The current text needs to be changed -- RMA_Barrier acts as a barrier,
and the weak/strong option may not be useful. That said, it is still
true that the implementation may decide not to push data as soon as a put
call occur, but push out data only when the ensuing call to rma_barrier
occurs. MPI_PUT is a nonblocking call, and returns before data has been
copied out of memory. It only has to complete at the following
synchronization call, that acts as a wait call for all RMA calls issued
since the preceding synchronization.
********

I will try to make it clear. When using POST/WAIT/START/COMPLETE, the
target can specify a period during which other processes can access its
window -- i.e. the period between the START and COMPLETE. This is the
same in the P/G/O proposal -- i.e. the period during which OFFER is
executing. If RMA operations are executed during this time in other
processes, they can access the window immediately (if the implementation
wants to). If RMA operations are executed at other times, they may block
or they could be delayed internally, or (if they are PUTs) they might
buffer their data, perhaps on the target processor. It is up to the MPI
implementor to do something good for that architecture.

## Supplied data

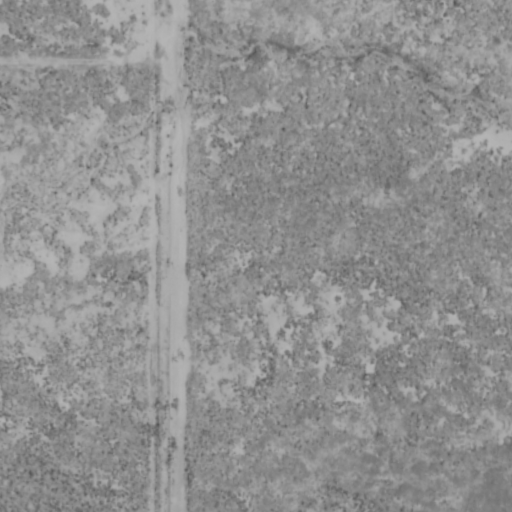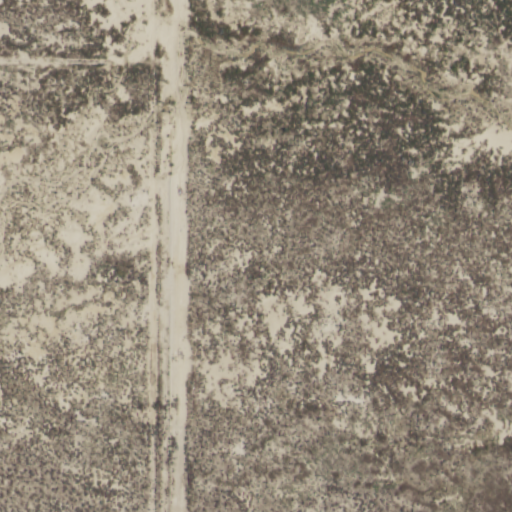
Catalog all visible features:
road: (152, 256)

## Task list
1. According to the MPI discussion text, when does an MPI_PUT call have to complete?
2. Resume the MPI remote memory access discussion after its last sentence.
The data comes from a separate source unrelated to the MPI discussion text.

## Exercise answers
1. It only has to complete at the following synchronization call.

2.
However, when using RMA_BARRIER, there is no way for each processor to
specify the period during which other processes can access its window.
So, if I am on process X, and I am reading a buffer (i.e.
window) which another process Y wants to PUT data into, how do I keep
Y from messing up the data I am reading? I believe that I (process X)
must keep it (process Y) from executing the PUT by using some
synchronization (another barrier or a message or something). This is the
case I am objecting to. The PUT cannot even be allowed to be called on
the origin until the target is ready for it, because there is no other
way to postpone it. The P/G/O proposal, on the other hand, works exactly
the same way for both the collective and non-collective cases (i.e.
OFFERC and OFFER). This allows the possibility of much more efficient
implementations of collective, especially on distributed memory machines
where much data is being exchanged, because in the collective case,
processes only need to block about half as often. That is, they can omit
the barrier that holds off PUTs from occurring too soon, and just leave
the barrier (or in my case, OFFERC) that waits for the PUTs to finish.

******
Withe RMA_BARRIER, the synchronization patter is going to be
everybody puts
barrier
everybody does local updates
barrier
....

Or, perhaps,

odd gets, even does local updates
barrier
even gets, odd does local accesses
barrier

Or, the windows are split into two windows, and program alternates from one
set of window to the other, and
so on.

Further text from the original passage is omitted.